For the study, researchers divided 20 participants into four groups to receive a placebo pill or 50,000, 100,000, or 200,000 IU of vitamin D one hour after a small UV lamp “sunburn” on their inner arm. The participants were examined after 24, 48 and 72 hours and 1 week after the experiment was conducted a part of their skin tissue was sent for a biopsy for further testing.
The results showed that the consumption of Vitamin D was not only able to suppress inflammation but it also helped in stimulating genes that repair the skin cells. Participants who consumed high doses of Vitamin D experienced less skin inflammation after 48 hours of the sunburn. Further, those who reported highest levels of Vitamin D in their blood also had less skin redness and experienced faster recovery.

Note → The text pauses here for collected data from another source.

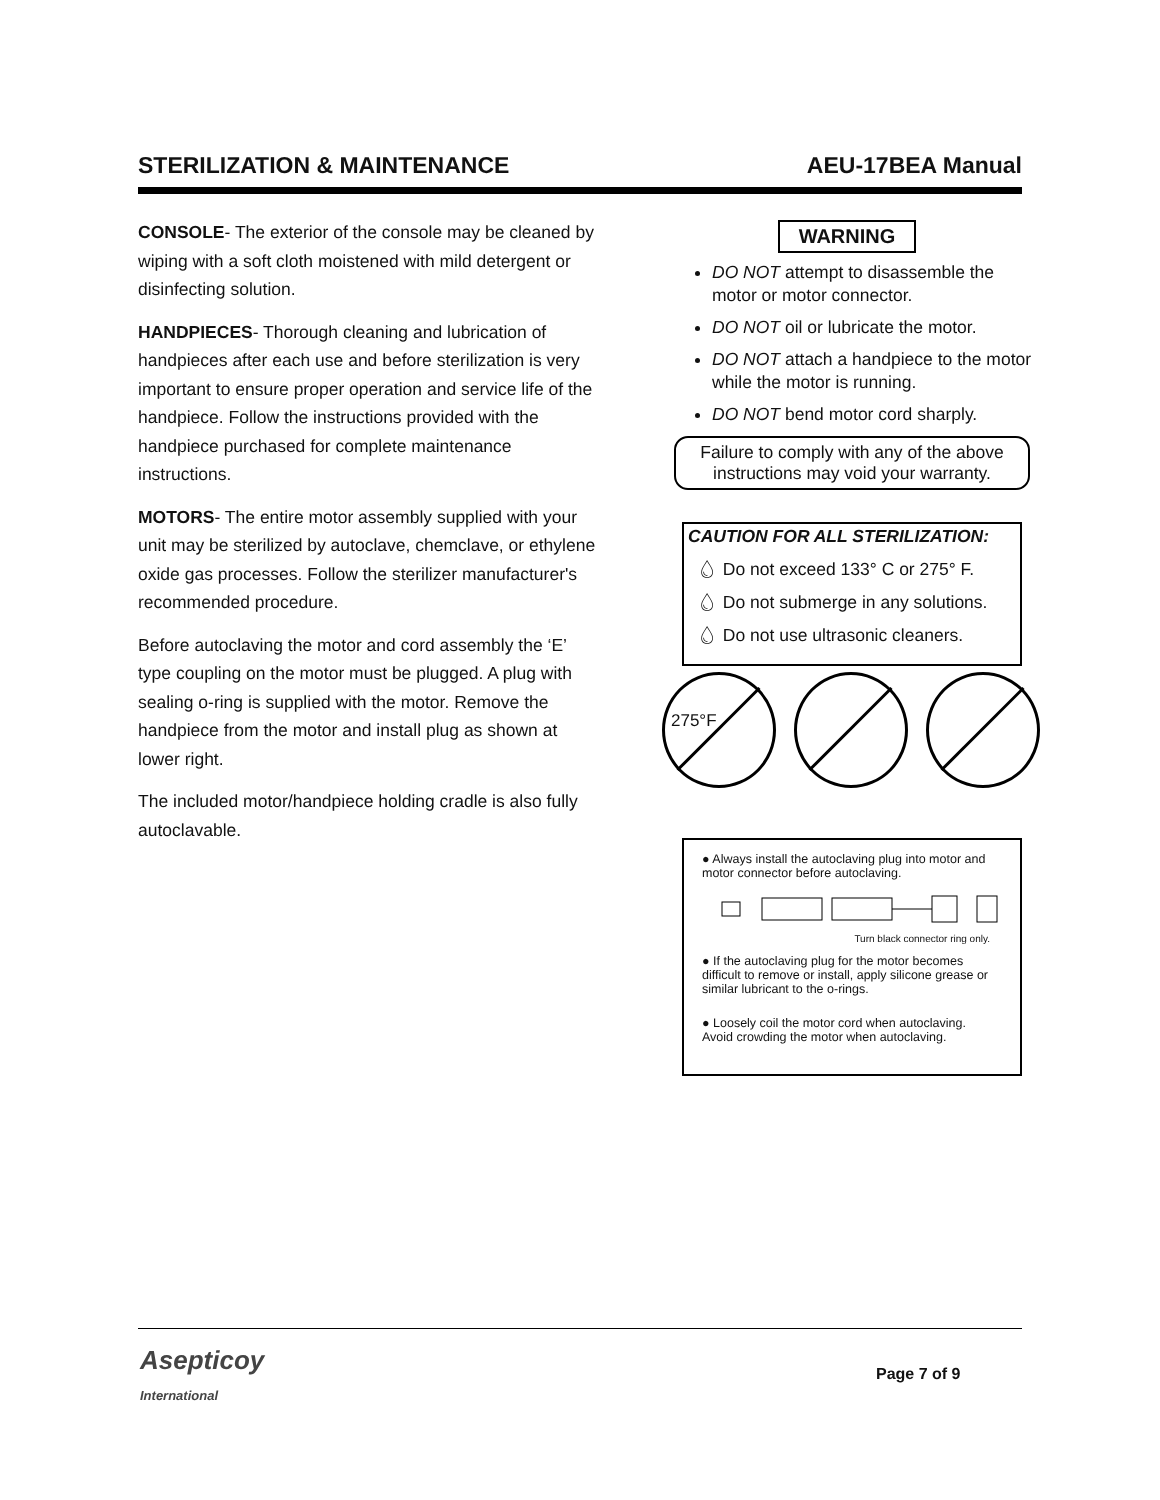STERILIZATION & MAINTENANCE AEU-17BEA Manual
CONSOLE- The exterior of the console may be cleaned by wiping with a soft cloth moistened with mild detergent or disinfecting solution.
HANDPIECES- Thorough cleaning and lubrication of handpieces after each use and before sterilization is very important to ensure proper operation and service life of the handpiece. Follow the instructions provided with the handpiece purchased for complete maintenance instructions.
MOTORS- The entire motor assembly supplied with your unit may be sterilized by autoclave, chemclave, or ethylene oxide gas processes. Follow the sterilizer manufacturer's recommended procedure.
Before autoclaving the motor and cord assembly the ‘E’ type coupling on the motor must be plugged. A plug with sealing o-ring is supplied with the motor. Remove the handpiece from the motor and install plug as shown at lower right.
The included motor/handpiece holding cradle is also fully autoclavable.
WARNING
DO NOT attempt to disassemble the motor or motor connector.
DO NOT oil or lubricate the motor.
DO NOT attach a handpiece to the motor while the motor is running.
DO NOT bend motor cord sharply.
Failure to comply with any of the above instructions may void your warranty.
CAUTION FOR ALL STERILIZATION:
💧︎ Do not exceed 133° C or 275° F.
💧︎ Do not submerge in any solutions.
💧︎ Do not use ultrasonic cleaners.
275°F
● Always install the autoclaving plug into motor and motor connector before autoclaving.
Turn black connector ring only.
● If the autoclaving plug for the motor becomes difficult to remove or install, apply silicone grease or similar lubricant to the o-rings.
● Loosely coil the motor cord when autoclaving. Avoid crowding the motor when autoclaving.
Asepticoy
International
Page 7 of 9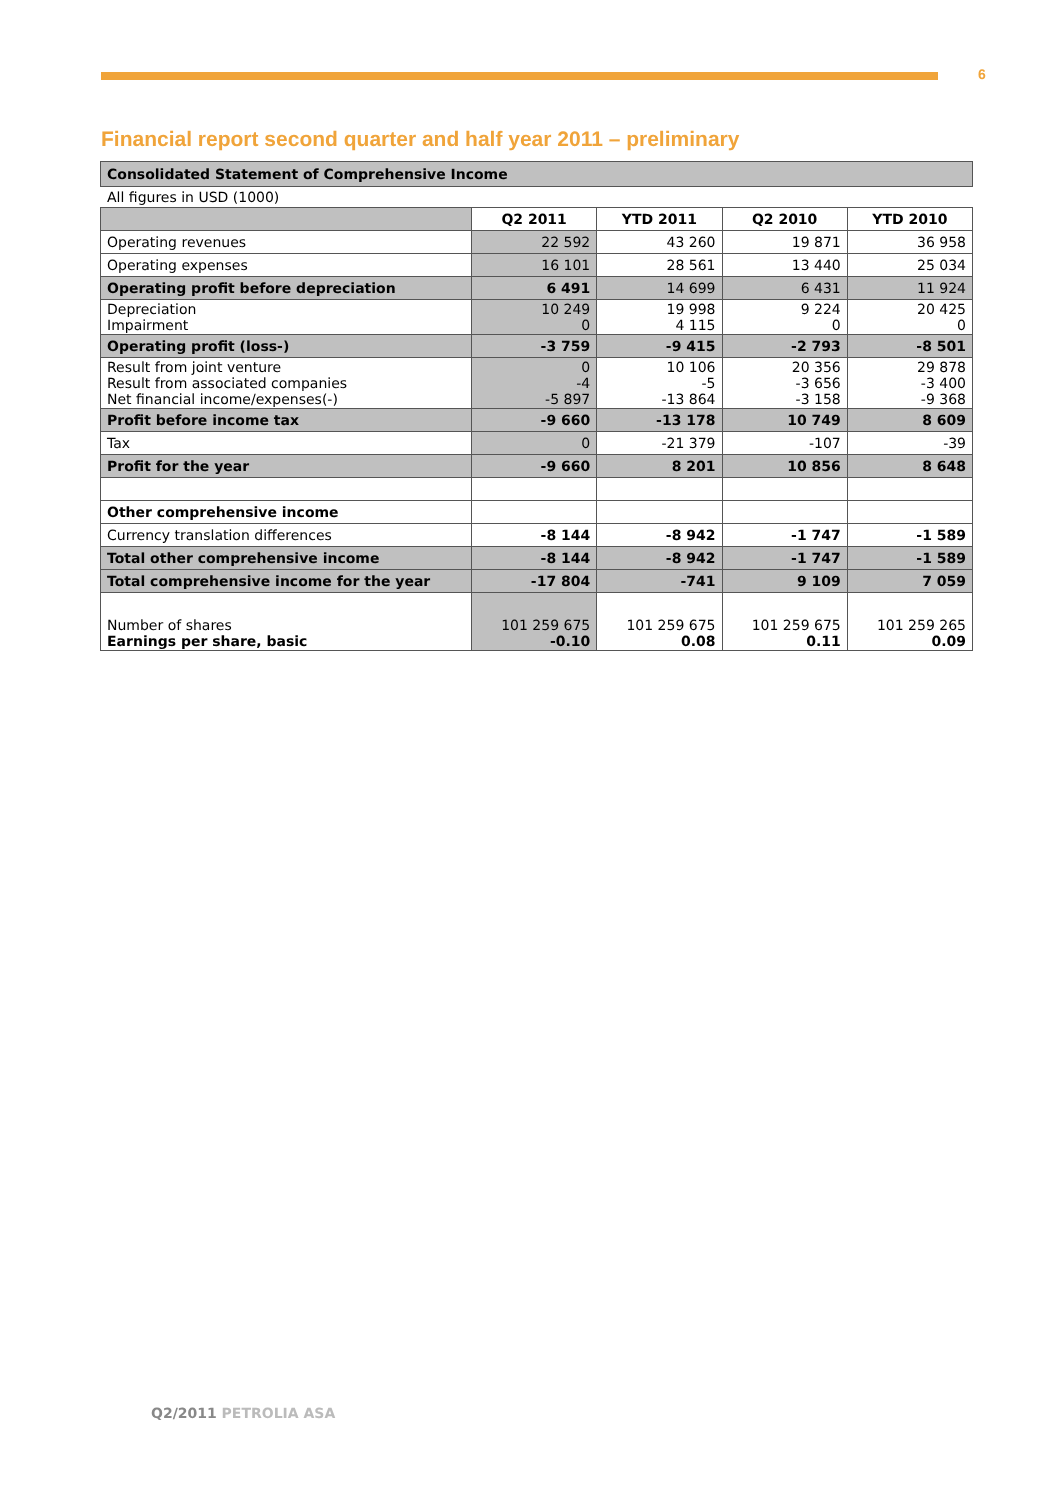6
Financial report second quarter and half year 2011 – preliminary
Consolidated Statement of Comprehensive Income
All figures in USD (1000)
| | Q2 2011 | YTD 2011 | Q2 2010 | YTD 2010 |
| --- | --- | --- | --- | --- |
| Operating revenues | 22 592 | 43 260 | 19 871 | 36 958 |
| Operating expenses | 16 101 | 28 561 | 13 440 | 25 034 |
| Operating profit before depreciation | 6 491 | 14 699 | 6 431 | 11 924 |
| Depreciation Impairment | 10 249 0 | 19 998 4 115 | 9 224 0 | 20 425 0 |
| Operating profit (loss-) | -3 759 | -9 415 | -2 793 | -8 501 |
| Result from joint venture Result from associated companies Net financial income/expenses(-) | 0 -4 -5 897 | 10 106 -5 -13 864 | 20 356 -3 656 -3 158 | 29 878 -3 400 -9 368 |
| Profit before income tax | -9 660 | -13 178 | 10 749 | 8 609 |
| Tax | 0 | -21 379 | -107 | -39 |
| Profit for the year | -9 660 | 8 201 | 10 856 | 8 648 |
| Other comprehensive income | | | | |
| Currency translation differences | -8 144 | -8 942 | -1 747 | -1 589 |
| Total other comprehensive income | -8 144 | -8 942 | -1 747 | -1 589 |
| Total comprehensive income for the year | -17 804 | -741 | 9 109 | 7 059 |
| Number of shares Earnings per share, basic | 101 259 675 -0.10 | 101 259 675 0.08 | 101 259 675 0.11 | 101 259 265 0.09 |
Q2/2011 PETROLIA ASA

“We found benefits from vitamin D were dose-dependent,” said Kurt Lu, MD, senior author on the study and Assistant Professor of Dermatology at Case Western Reserve University School of Medicine and University Hospitals Cleveland Medical Center. “We hypothesize that vitamin D helps promote protective barriers in the skin by rapidly reducing inflammation. What we did not expect was that at a certain dose, vitamin D not only was capable of suppressing inflammation, it was also activating skin repair genes.”
While the experiments had positive results, however, Dr. Kurt noted, “I would not recommend at this moment that people start taking vitamin D after sunburn based on this study alone. But, the results are promising and worthy of further study.”